▸ **Фрагмент документа**:
═══

Следуя этому примеру, инициативная группа Штурма-Хугерсхофа-Деринга репетирует частное восстание против современного мира, как «люди, которых объединяет пребывание на одиноком острове» [Штурм. С. 18]. В перерывах между боями   в блиндаже предпринимаются целые книжные путешествия, главным образом к духовным отцам эстетического восстания, таким как Бальзак и Гюисманс [Штурм. С. 18]. Беседы трёх превращаются в стилевые игры, которые по форме и содержанию преимущественно имеют своей темой искусство [Штурм. С. 18–20]. И тот, кому сейчас придет мысль, что все это выдумки Юнгера, пусть заглянет в «Стальные грозы», дабы отыскать реальные соответствия или же в собрание фотографий Швилька:  на одном фото мы видим молодого Юнгера в блиндаже, в котором сложены книги [Швильк. С. 55]. Но искусство не остается ограниченным разговорами. Искусство должно объемлить всю жизнь, поэтому речь также идет о том, чтобы самого себя превратить в произведение искусства как денди, воплощая программу «lʼart pour lʼ art» в жизнь. Как это выглядит, демонстрирует нам Тронк, один из друзей лейтенанта Штурма, главный герой рассказа в рассказе.

═══

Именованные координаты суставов
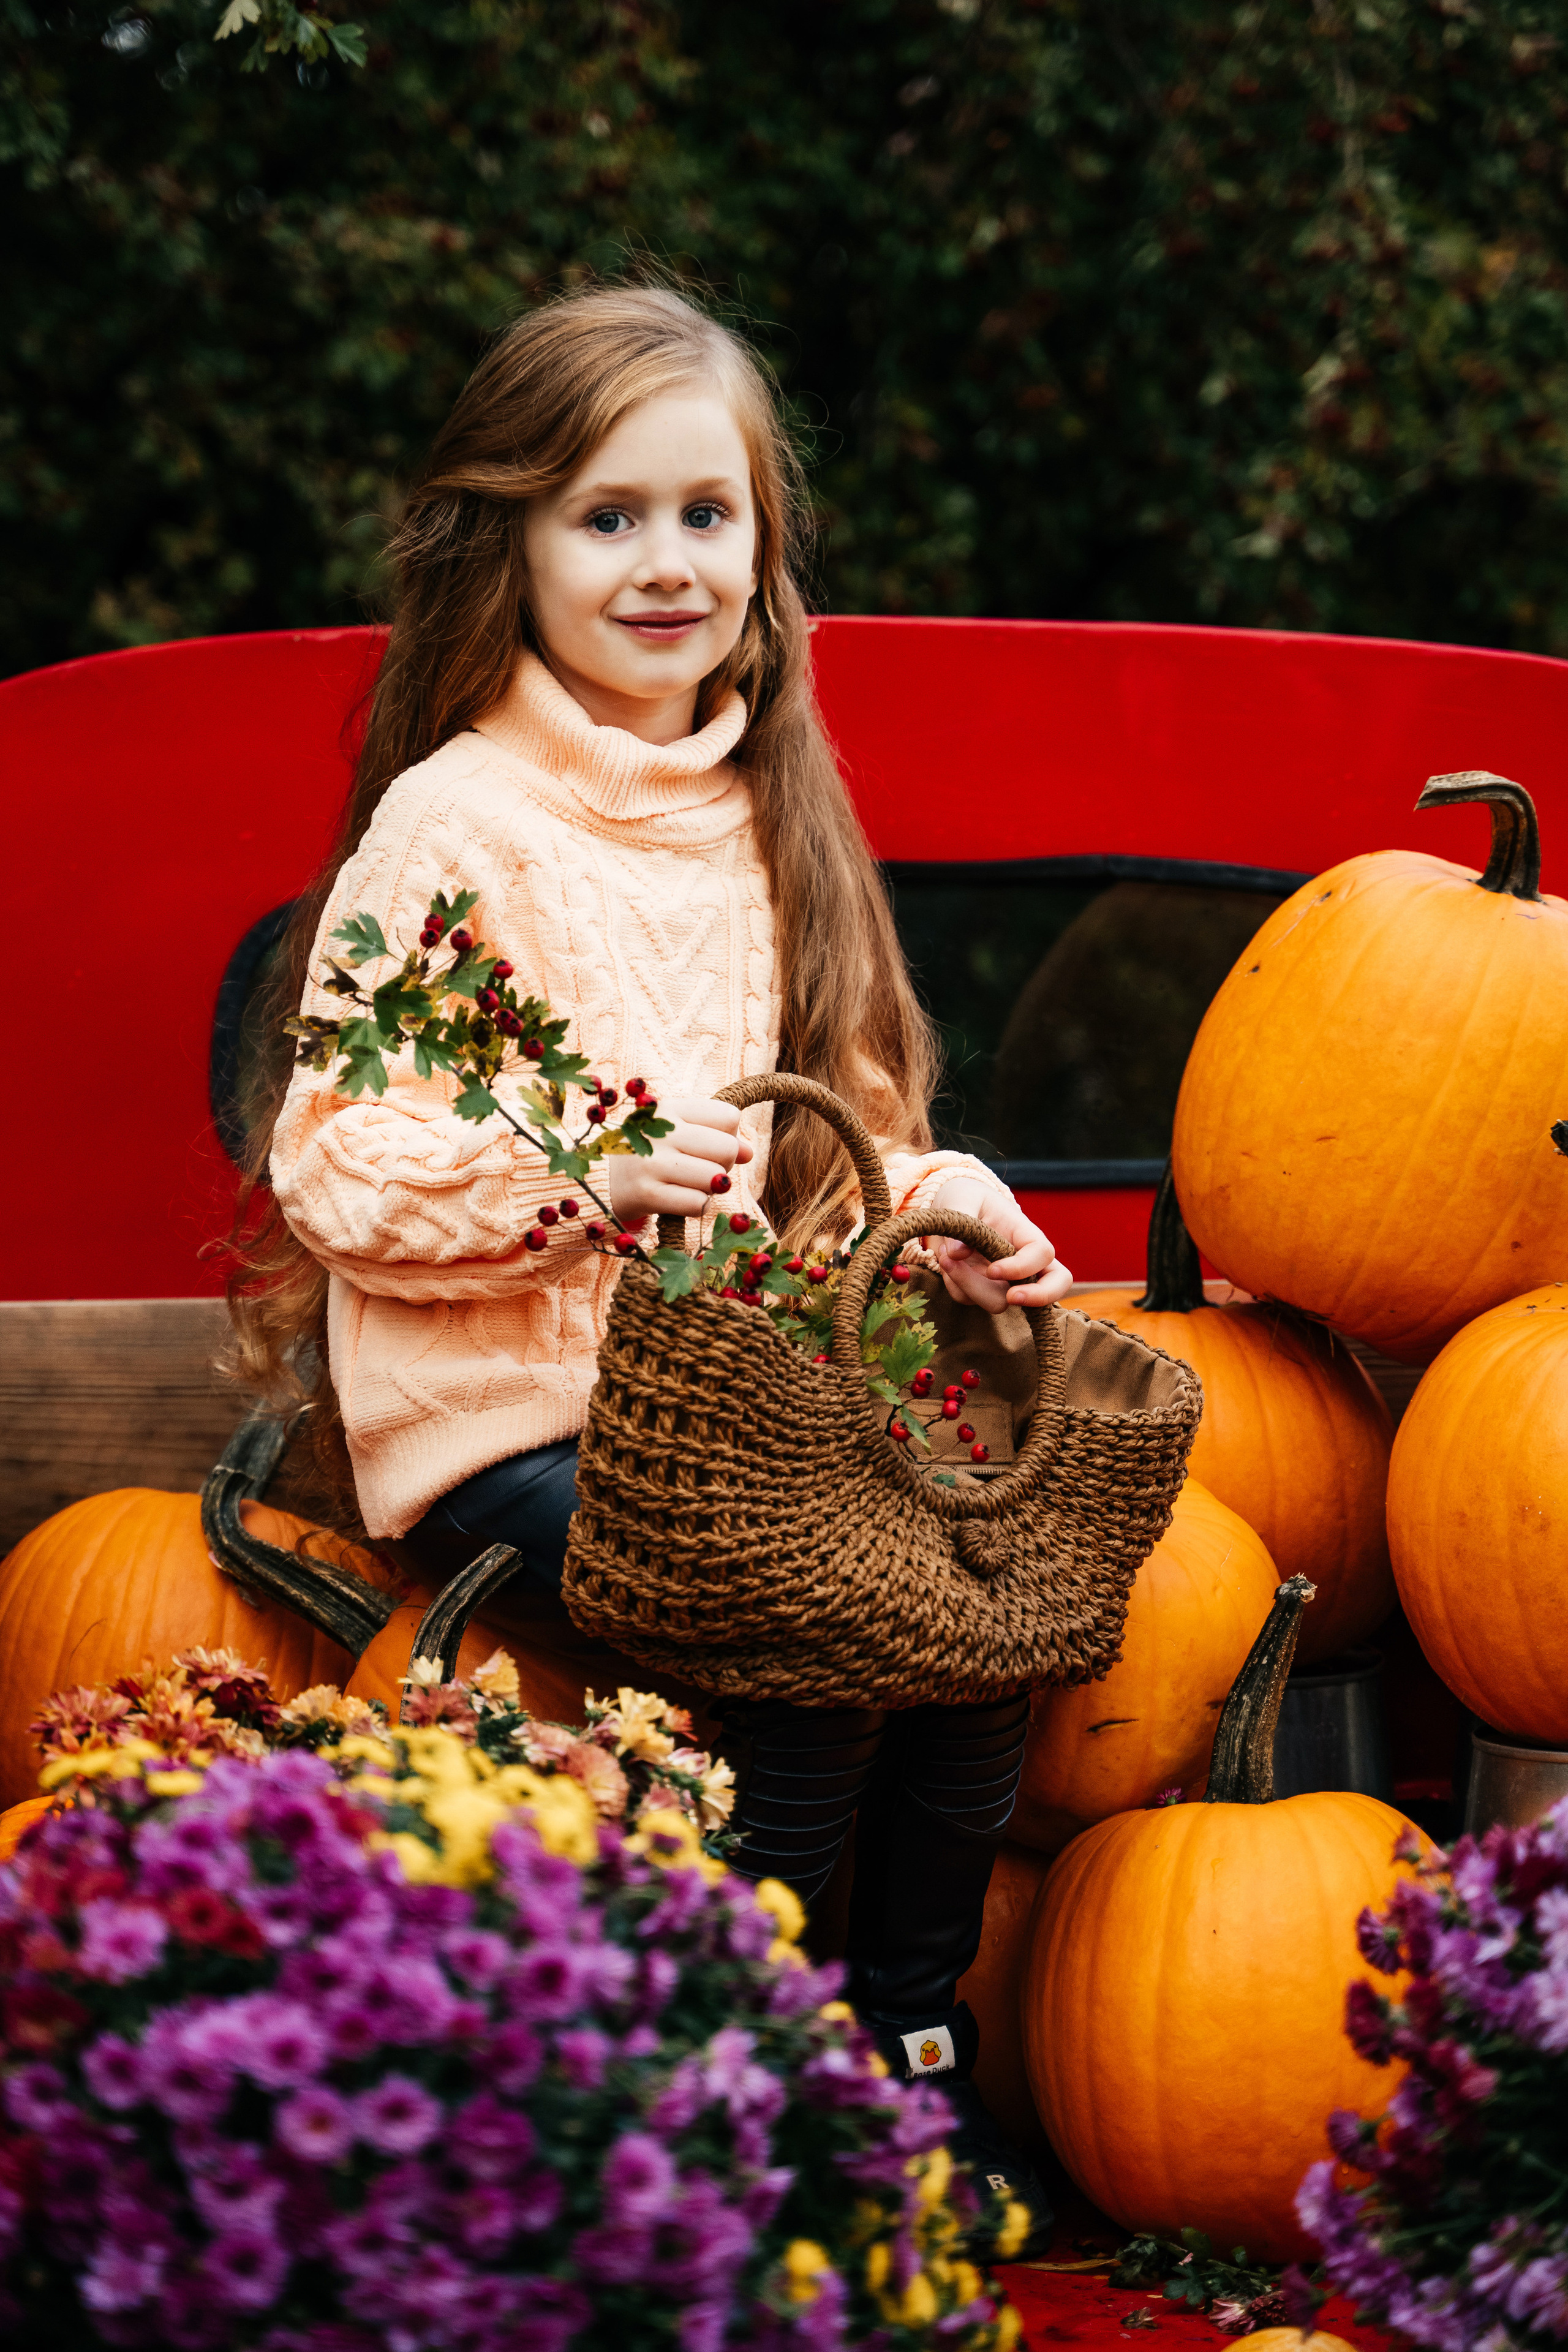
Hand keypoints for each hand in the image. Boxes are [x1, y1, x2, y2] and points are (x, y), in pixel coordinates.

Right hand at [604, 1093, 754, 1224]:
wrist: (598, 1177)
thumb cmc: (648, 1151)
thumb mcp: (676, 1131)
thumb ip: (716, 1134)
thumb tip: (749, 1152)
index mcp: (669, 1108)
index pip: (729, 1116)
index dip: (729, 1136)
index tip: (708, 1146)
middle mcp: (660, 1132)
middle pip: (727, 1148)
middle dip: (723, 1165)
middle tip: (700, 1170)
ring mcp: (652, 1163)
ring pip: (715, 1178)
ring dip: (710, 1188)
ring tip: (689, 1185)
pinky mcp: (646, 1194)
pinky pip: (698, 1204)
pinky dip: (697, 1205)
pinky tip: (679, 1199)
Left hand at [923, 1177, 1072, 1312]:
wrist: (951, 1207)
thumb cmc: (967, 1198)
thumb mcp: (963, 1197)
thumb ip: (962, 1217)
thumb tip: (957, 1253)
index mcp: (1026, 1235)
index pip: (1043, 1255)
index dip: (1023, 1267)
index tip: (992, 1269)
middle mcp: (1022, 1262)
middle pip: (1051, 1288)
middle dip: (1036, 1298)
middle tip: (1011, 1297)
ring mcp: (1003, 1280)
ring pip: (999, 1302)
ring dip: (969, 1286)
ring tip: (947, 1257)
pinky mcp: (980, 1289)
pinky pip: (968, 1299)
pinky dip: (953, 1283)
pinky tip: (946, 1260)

═══

▸ **Рабочее задание A**: Определите, соответствуют ли фрагменту документа утверждения (i) в блиндаже между боями обращались к Бальзаку и Гюисмансу; (ii) беседы трёх в основном посвящены политике; (iii) Тронк приходится другом лейтенанту Штурму. На каждое ответьте «да» или «нет» и приведите точную цитату, которая это решает.
▸ **Рабочее задание B**:
Ответьте по фрагменту документа:
(i) Как названы люди, с которыми сравнивается инициативная группа?
(ii) Что видно на одном фото из собрания Швилька?
(iii) Кем Тронк является в рассказе?
▸ **Рабочее задание C**: Допишите следующую часть фрагмента документа об эстетическом восстании в «Штурме», начиная сразу после его последнего предложения.
Строки с координатами никак не связаны с фрагментом документа.

▸ **Письменный ответ A**:
(i) Да: «главным образом к духовным отцам эстетического восстания, таким как Бальзак и Гюисманс».
(ii) Нет: «преимущественно имеют своей темой искусство».
(iii) Да: «Тронк, один из друзей лейтенанта Штурма».

▸ **Письменный ответ B**:
(i) Это «люди, которых объединяет пребывание на одиноком острове».
(ii) На нём молодой Юнгер в блиндаже, в котором сложены книги.
(iii) Тронк — главный герой рассказа в рассказе.

▸ **Письменный ответ C**:
Его одежда  составляет часть   его  шедевра, следуя высказыванию Вильде, что  «следовало или быть произведением искусства или носить произведение искусства» [Вильде. С. 255]. «Внимательный наблюдатель вынужден был бы признать, что Тронк одевается скорее для самого себя, чем для других. Не поражая ни фасоном, ни цветом, его костюм играл двумя мягкими тонами: оттенок темной гвоздики резко пресекался на воротнике и на обшлагах белизной белья. Все красочное сводилось к небольшим различиям и неярким контрастам. Выделялся только галстук, бант которого порхал переливающейся бабочкой над граненым камнем, застегивающим пластрон. Что касается фасона, возникшего из покроя, складок и швов, посвященный отчетливо видел, что здесь ремесло портного приобретало высший смысл под влиянием художника. Своеобразие здесь подчеркивалось границами моды» [Штурм. С. 36].

Тронк выступает произведением искусства и элитарным недотрогой: «на его лице отражалось превосходство» [Штурм. С. 36]. Он следует принципу денди, выдвинутому Барби де Оревилем: «nil mirari» или «высокомерная невозмутимость перед лицом изменчивой жизни, вкупе все же с желанием и способностью самому преподносить сюрпризы»  [Хинтерхойзер. С. 85]. Подобно всем денди, Тронк это восставший против массы, против времени. Его стремление к форме, которая больше не существует, которая была затоптана массой, само проявляется в его обуви: «Обувь тоже свидетельствовала о работе, почти уже не встречающейся теперь, когда само звание “поставщик двора” затерто массовым смехом плохо одетых» [Штурм. С. 36].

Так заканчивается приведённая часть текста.